Is this stark voice with zero tolerance for sugar-coating disconcerting or uncomfortable? Not in the least. I’m appreciative, more so each time I revisit her words, to have someone tell it to me straight, as if I’m having coffee with a friend whose advice I trust inherently, even when it hurts. I am grateful for the consistent lack of fluff. The ultimate consequence is that when Lamott hits you with pure inspiration, she hits you hard; on noticing details, for example, she says, “There is ecstasy in paying attention.” And you know what? There really is.
I am a lousy blogger.
I know this to be true, because in the last two years I’ve tried a couple blogs and I’ve given up on them almost immediately. I never could keep a diary, either, and I have yet to scrapbook my second son’s baby pictures. (He’s four next month.) I think it has something to do with stamping a date on something–a post, a photo, an entry–because then it becomes a marker of time. How much time, how little time, how much time gets away from you between updates. Too much pressure, the passage of all that time. I’d probably do much better with a dateless blog, just a stress-free blank wall of space to make notes or put up quotes or jot a thought or two.

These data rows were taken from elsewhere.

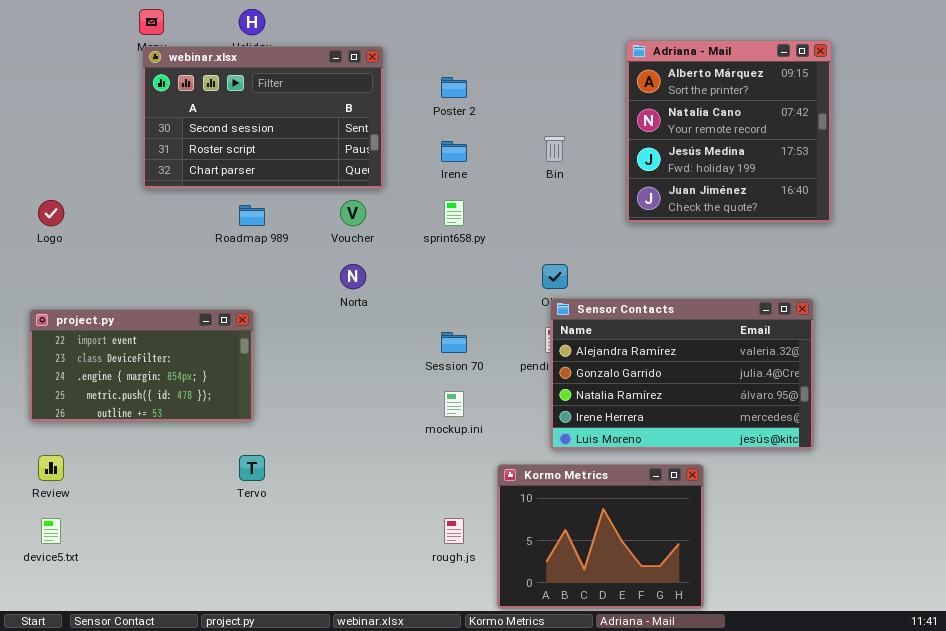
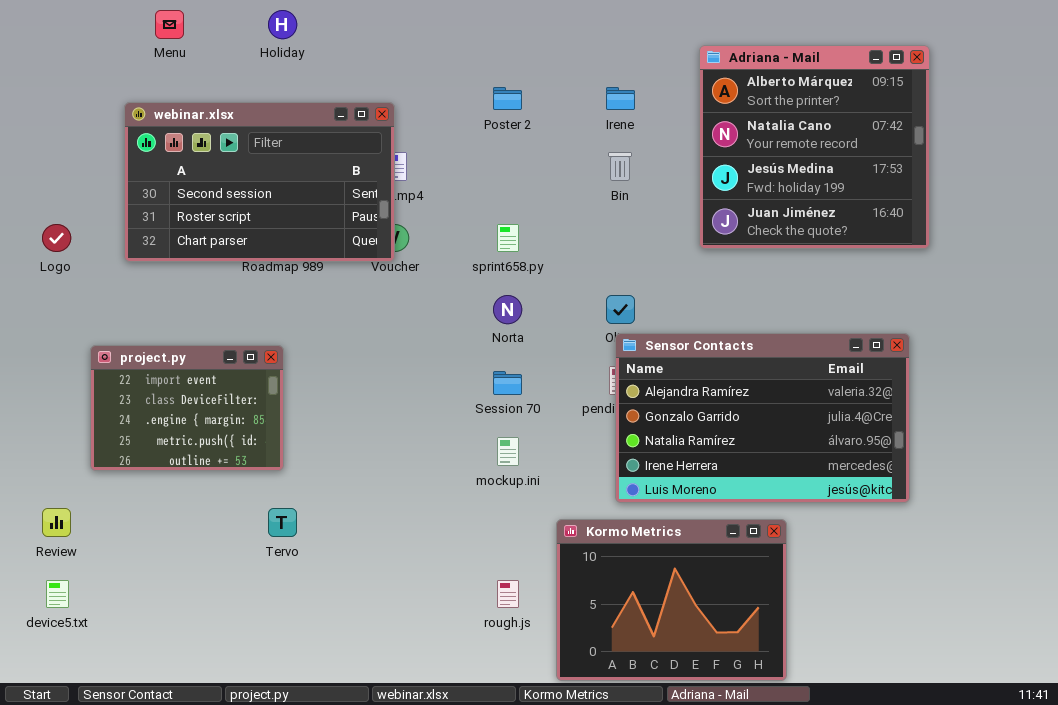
webinar.xlsx: [142,46,384,189] -> [124,102,395,262], moved
Irene: [441,141,467,162] -> [606,87,635,110], moved
Norta: [340,264,366,289] -> [493,295,522,324], moved
project.py: [29,309,254,422] -> [90,345,284,471], resized

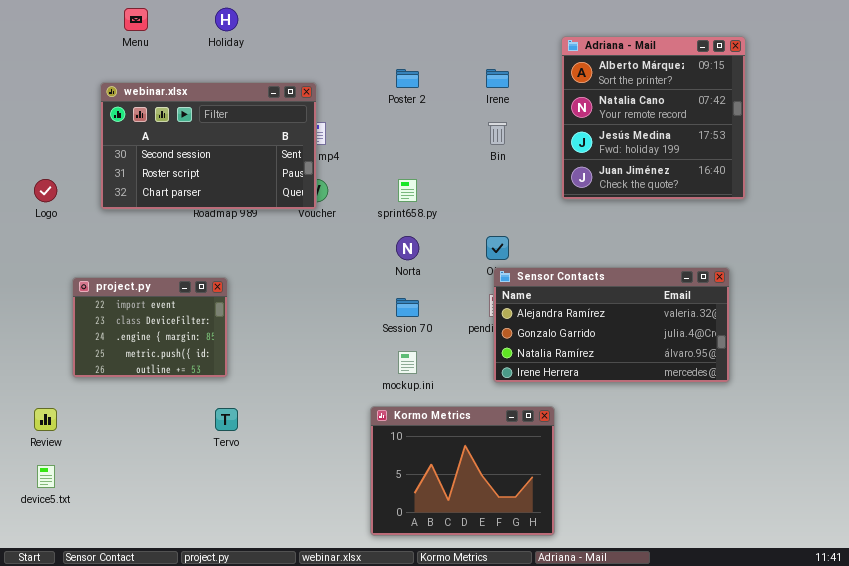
Sensor Contacts: [615,333,910,503] -> [493,267,730,383], resized
Kormo Metrics: [556,519,787,681] -> [370,406,555,536], moved

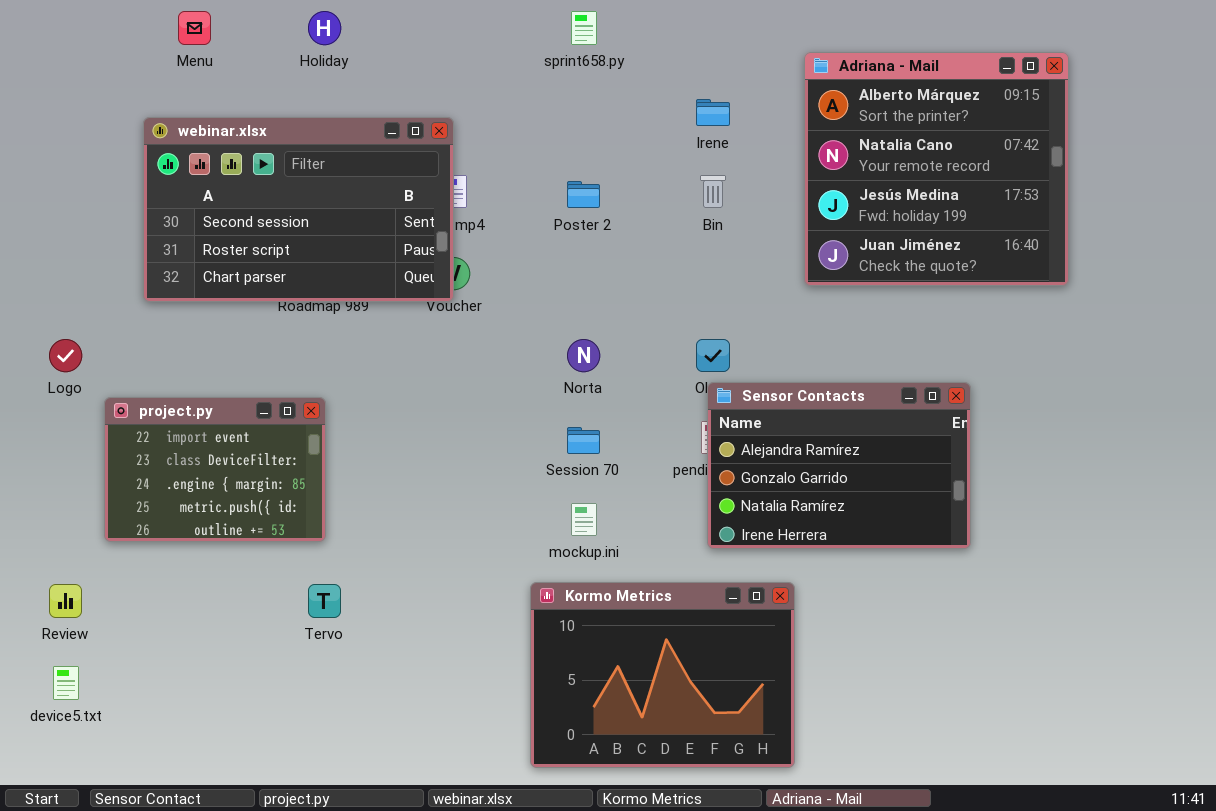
Poster 2: [396,69,419,88] -> [567,181,600,208], moved
Logo: [34,179,57,202] -> [49,339,82,372], moved
sprint658.py: [398,179,417,202] -> [571,11,597,45], moved
Sensor Contacts: [493,267,730,383] -> [707,382,971,549], resized

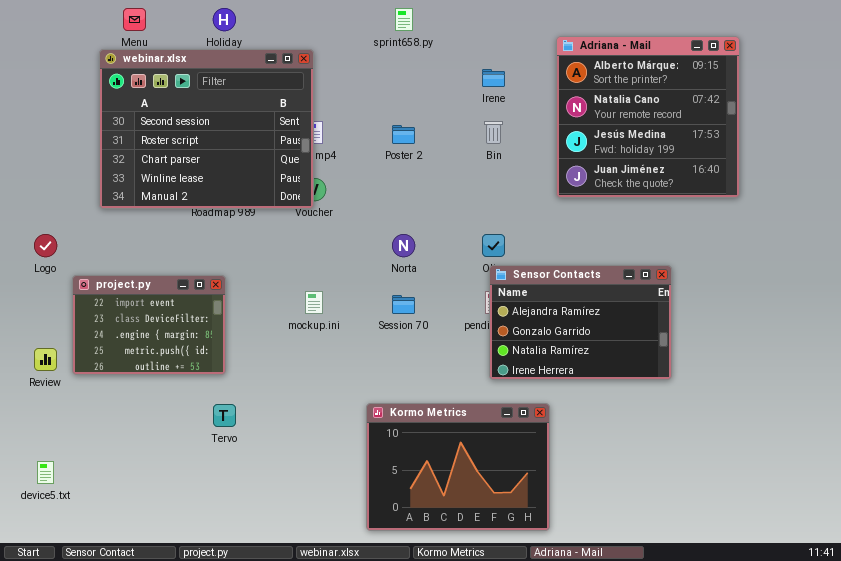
webinar.xlsx: [143,117,454,302] -> [99,49,314,209], resized
mockup.ini: [571,503,597,536] -> [305,291,323,314], moved
Review: [49,584,82,618] -> [34,348,57,371], moved

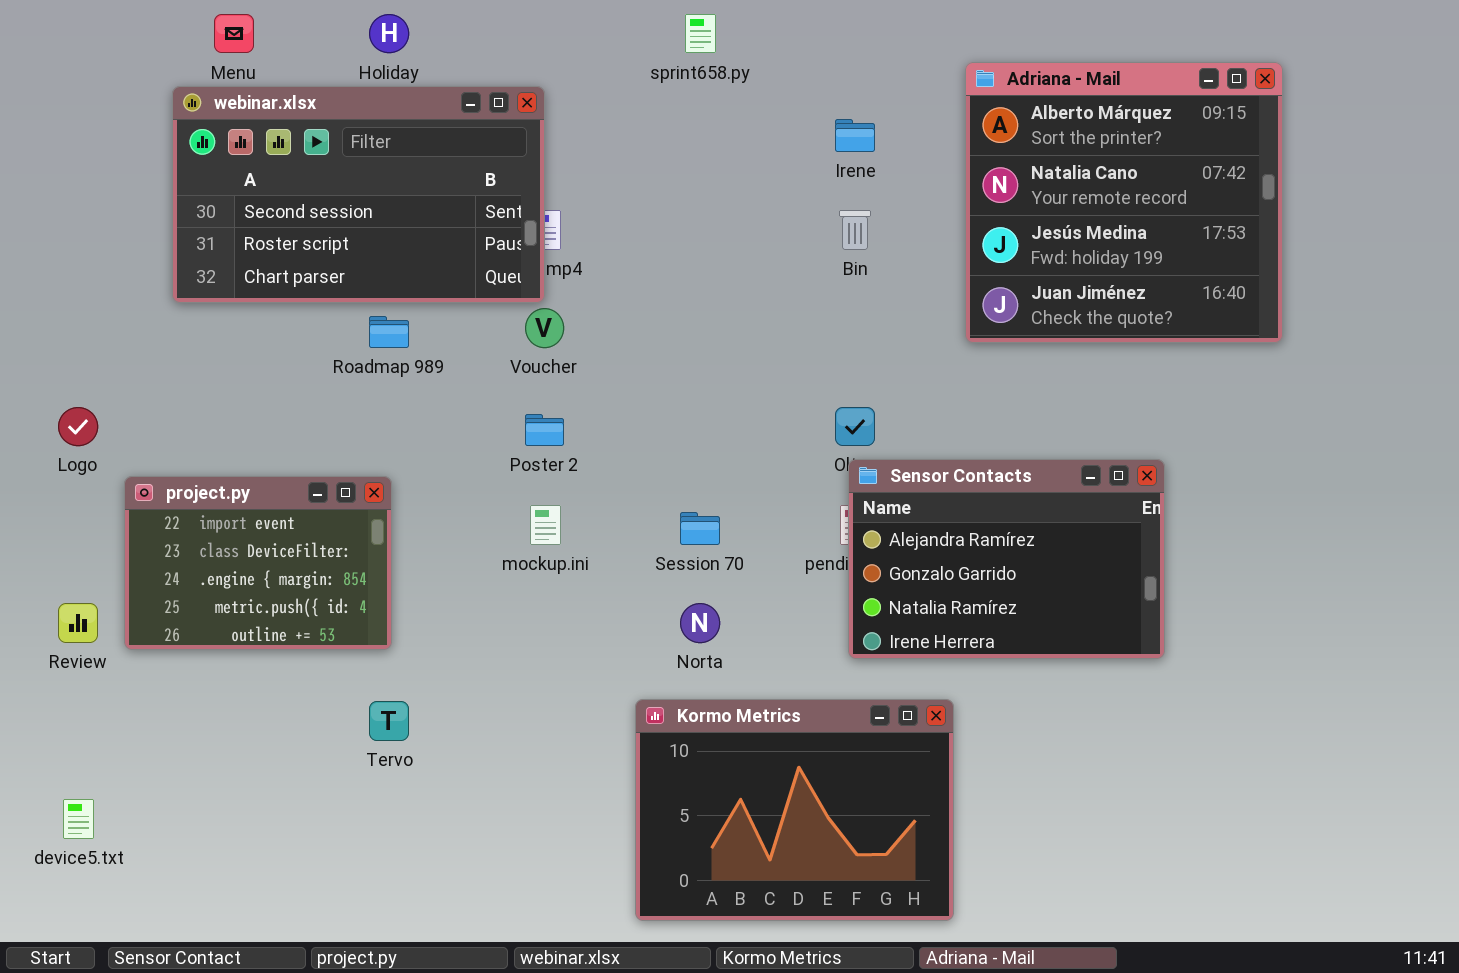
webinar.xlsx: [99,49,314,209] -> [172,86,545,303], resized
Poster 2: [392,125,415,144] -> [525,414,564,446], moved
Norta: [392,234,415,257] -> [680,603,720,643], moved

I am, however, a writer. And I’d like to reconcile my anti-blogging side with my writer side and see if they can’t get along.
I’ve been published in lit mags and anthologies, and this past year I contributed how-to articles to two excellent writing guides. I’ll talk about those in upcoming posts, as well as other great guides to this craft. Middle grade fiction and agent searching are subjects near and dear to me right now, since I’m writing a MG and starting to look for someone to rep me. Another common thread you’ll see through future posts: some thoughts on trying to break into a writing career while parenting two small boys, freelancing a part-time job, and keeping home and family. (Thought: it’s like running a marathon on a balancing beam. Thought: it’s harder than teaching high school. Thought: I love a challenge.)